Woody Gwyn was born in San Antonio, Texas, in 1944, and received his arts education from the Pennsylvania Academy of Fine Arts. In 1976, he became a resident of Galisteo, New Mexico where he painted the surrounding landscapes including Canyon de Chelly. His work has been shown in solo and group exhibitions including the Tel Aviv Museum, Israel; le Centre Nationale des Arts Plastiques, Paris; the Museum of Fine Arts, Houston; and the Museum of Fine Arts, Santa Fe. His work exists in private and corporate collections, in addition to the Norfolk Museum of Arts and Sciences, Virginia; Mobile Art Museum, Alabama; McNay Art Institute, Texas; Museum of Fine Arts, Texas; University of Houston, Texas; and the Museum of New Mexico, Santa Fe. Produced by Texas Tech University Press, the monograph Woody Gwyn records the artist’s unique contributions to contemporary Southwest landscape painting.

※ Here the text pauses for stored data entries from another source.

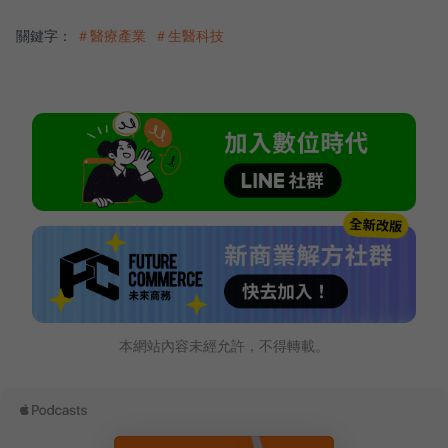
關鍵字：
＃醫療產業
＃生醫科技
本網站內容未經允許，不得轉載。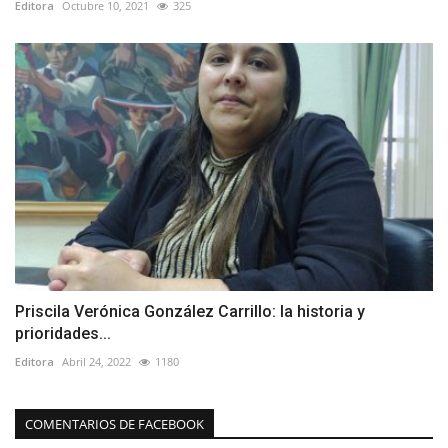
Editora
Octubre 10, 2021
325
Priscila Verónica González Carrillo: la historia y
prioridades...
Editora
Abril 24, 2022
1180
COMENTARIOS DE FACEBOOK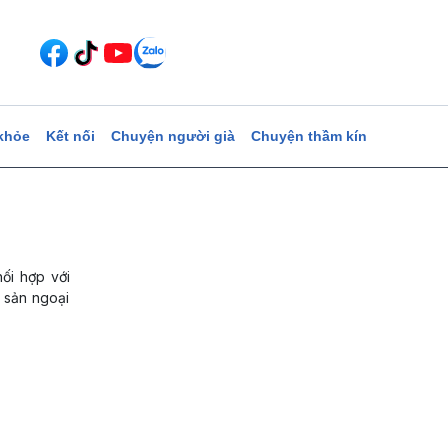
khỏe
Kết nối
Chuyện người già
Chuyện thầm kín
hối hợp với
 sản ngoại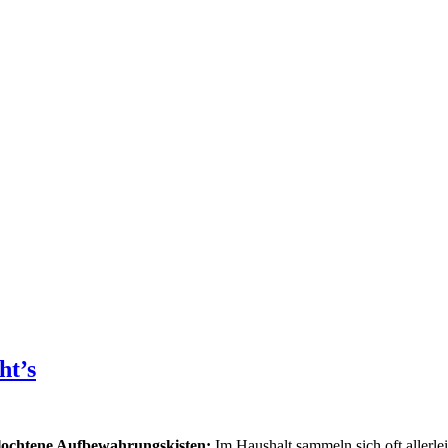
ht’s
flochtene Aufbewahrungskisten:
Im Haushalt sammeln sich oft allerl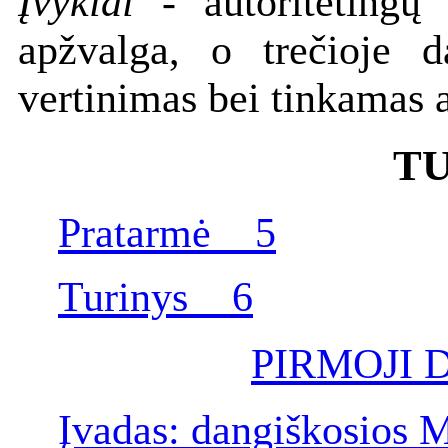
Įvykiai
- autoritetingų 
apžvalga, o trečioje 
vertinimas bei tinkamas a
T
Pratarmė 5
Turinys 6
PIRMOJI 
Įvadas: dangiškosios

Gwyn’s hyper-real landscapes aim to present the truth and beauty that lie in the way things exist. The artist decidedly includes interstate highways and similar reminders of modern life. His objective is to draw viewers into panoramic landscapes and lead them through scenes, as viewers practice while watching films. Gwyn sometimes paints aerial, downward views that are meant to evoke our indebtedness to photographic and satellite surveillance technology for helping us better understand how the earth looks. Woody Gwyn aspires to re-humanize our sense of space in nature.